Problem 1 —
In the forum thread about trust in a marriage, what has the writer asked her husband not to do while he is away?
Problem 2 —
Print the stretch of the forum thread about trust in a marriage from "It would annoy" through "for the support.".
Problem 3 —
Carry on the forum thread about trust in a marriage, starting after its final sentence.

It would annoy me, but not because i didn't trust him, but because he should have known it was the right thing to do when you're a H away from your W. Never been one for sitting wondering what he's doing, or who's he with....so this is hell for me now.

What I say now is, don't do anything you wouldn't openly do in front of me......i think that is a good guide....but if he drinks too much, and he doesn't very often get that opportunity, then I really don't know how he'd conduct himself.

He's just phoned again, he's off to the meal and drinks, so we'll see how tonight plays out with him keeping in contact.

Canttrustu, I have asked him not to get drunk, but i don't expect him not to drink. We'll see how that goes, it will be getting drunk that will have him forget to call and text me.

Thanks for the support.


----------



## Harken Banks (Jun 12, 2012)

gemjo said:


> I used to be the most trusting, innocent wife when my H went away with work...and he's been to some fantastic places on conferences...I've always been happy for him. Never demanding phone calls or text messages. In all honesty I've enjoyed the time apart.


Changes everything, doesn't it? It changes us, not them. In ways that we would not ever have wanted to change, and change feels like damage. That is a shame.


----------



## gemjo (Aug 24, 2012)

Harken Banks said:


> Changes everything, doesn't it? It changes us, not them. In ways that we would not ever have wanted to change, and change feels like damage. That is a shame.


I'm changed forever, no longer the happy wife who believes I'm safe from my H cheating. He would be the last person on earth I would imagine cheating. he's so loving and supportive, such a good family man, always attentive and caring. But its all damaged now. I know forever, as long as I live that the man I chose to love, the man I trusted to never hurt me this way has hurt me in the worst possible way. He isn't the man i thought he was.

Entries shown —
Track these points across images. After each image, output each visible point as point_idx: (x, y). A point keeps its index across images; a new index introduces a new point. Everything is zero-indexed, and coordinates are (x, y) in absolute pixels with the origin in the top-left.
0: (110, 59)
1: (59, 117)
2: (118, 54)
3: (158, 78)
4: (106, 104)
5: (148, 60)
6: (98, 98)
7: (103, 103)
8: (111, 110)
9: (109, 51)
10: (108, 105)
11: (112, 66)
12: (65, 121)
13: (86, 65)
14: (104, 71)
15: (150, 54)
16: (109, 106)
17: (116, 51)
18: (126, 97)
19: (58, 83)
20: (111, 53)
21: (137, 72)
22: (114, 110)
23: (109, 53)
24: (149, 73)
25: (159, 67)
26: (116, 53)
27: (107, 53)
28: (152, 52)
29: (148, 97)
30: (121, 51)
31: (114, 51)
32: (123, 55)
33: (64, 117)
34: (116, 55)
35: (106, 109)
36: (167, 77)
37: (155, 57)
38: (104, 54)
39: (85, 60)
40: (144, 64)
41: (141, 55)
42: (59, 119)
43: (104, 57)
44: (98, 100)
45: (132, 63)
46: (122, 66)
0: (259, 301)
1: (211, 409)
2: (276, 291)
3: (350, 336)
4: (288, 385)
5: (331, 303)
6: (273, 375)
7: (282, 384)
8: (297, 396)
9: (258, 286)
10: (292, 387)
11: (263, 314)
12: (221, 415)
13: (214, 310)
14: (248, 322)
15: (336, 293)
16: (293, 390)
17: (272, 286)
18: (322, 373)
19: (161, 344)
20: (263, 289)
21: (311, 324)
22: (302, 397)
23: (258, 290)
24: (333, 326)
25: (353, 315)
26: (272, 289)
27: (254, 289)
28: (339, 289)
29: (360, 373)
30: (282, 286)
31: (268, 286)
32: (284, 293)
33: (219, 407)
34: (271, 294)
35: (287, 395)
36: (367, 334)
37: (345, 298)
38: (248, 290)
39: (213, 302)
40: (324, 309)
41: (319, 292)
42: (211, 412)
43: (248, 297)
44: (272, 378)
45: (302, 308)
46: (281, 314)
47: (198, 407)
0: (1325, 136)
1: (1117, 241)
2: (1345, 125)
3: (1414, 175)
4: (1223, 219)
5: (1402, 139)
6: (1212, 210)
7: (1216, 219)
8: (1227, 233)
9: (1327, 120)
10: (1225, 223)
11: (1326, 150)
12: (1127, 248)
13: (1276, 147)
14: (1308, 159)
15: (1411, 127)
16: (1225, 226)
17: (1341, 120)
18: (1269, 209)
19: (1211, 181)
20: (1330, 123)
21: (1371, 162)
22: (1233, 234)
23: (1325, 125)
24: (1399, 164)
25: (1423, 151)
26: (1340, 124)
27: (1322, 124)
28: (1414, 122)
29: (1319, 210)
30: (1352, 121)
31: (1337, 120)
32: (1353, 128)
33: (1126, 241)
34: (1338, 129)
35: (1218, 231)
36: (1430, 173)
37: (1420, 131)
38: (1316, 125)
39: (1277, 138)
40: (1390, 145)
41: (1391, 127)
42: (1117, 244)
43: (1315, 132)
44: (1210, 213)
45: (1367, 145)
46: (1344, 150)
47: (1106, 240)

Exercise answer 1 —
Get drunk.

Exercise answer 2 —
It would annoy me, but not because i didn't trust him, but because he should have known it was the right thing to do when you're a H away from your W. Never been one for sitting wondering what he's doing, or who's he with....so this is hell for me now.

What I say now is, don't do anything you wouldn't openly do in front of me......i think that is a good guide....but if he drinks too much, and he doesn't very often get that opportunity, then I really don't know how he'd conduct himself.

He's just phoned again, he's off to the meal and drinks, so we'll see how tonight plays out with him keeping in contact.

Canttrustu, I have asked him not to get drunk, but i don't expect him not to drink. We'll see how that goes, it will be getting drunk that will have him forget to call and text me.

Thanks for the support.

Exercise answer 3 —
I'm cynical, i'm bitter, i'm suspicious and i'm a liar....all things i've never been up until this last year. Its such a shame.


----------



## Harken Banks (Jun 12, 2012)

Lyle Lovett - Once Is Enough - YouTube


----------



## gemjo (Aug 24, 2012)

Harken Banks said:


> Lyle Lovett - Once Is Enough - YouTube


Do you trust your wife now?


----------



## Harken Banks (Jun 12, 2012)

My expectations are re-set.


----------



## canttrustu (Feb 22, 2012)

Harken Banks said:


> Lyle Lovett - Once Is Enough - YouTube


Yep, thats about right.


----------



## gemjo (Aug 24, 2012)

So tonight is the night of his works conference. He's sent me umpteen txt messages and phoned me a couple of times.

He's playing by the book so far, so good.

I have asked him to send me a message when he's going to bed, not a pretend message at some appropriate time, but when he actually crawls into his room. he says he will, we will see.

I have asked quite nicely that he has control of himself and that he doesn't get drunk....i have pointed out some of his colleagues like to post photos on Face Book and I might see them. Have said to have a good evening, enjoy himself but don't get drunk!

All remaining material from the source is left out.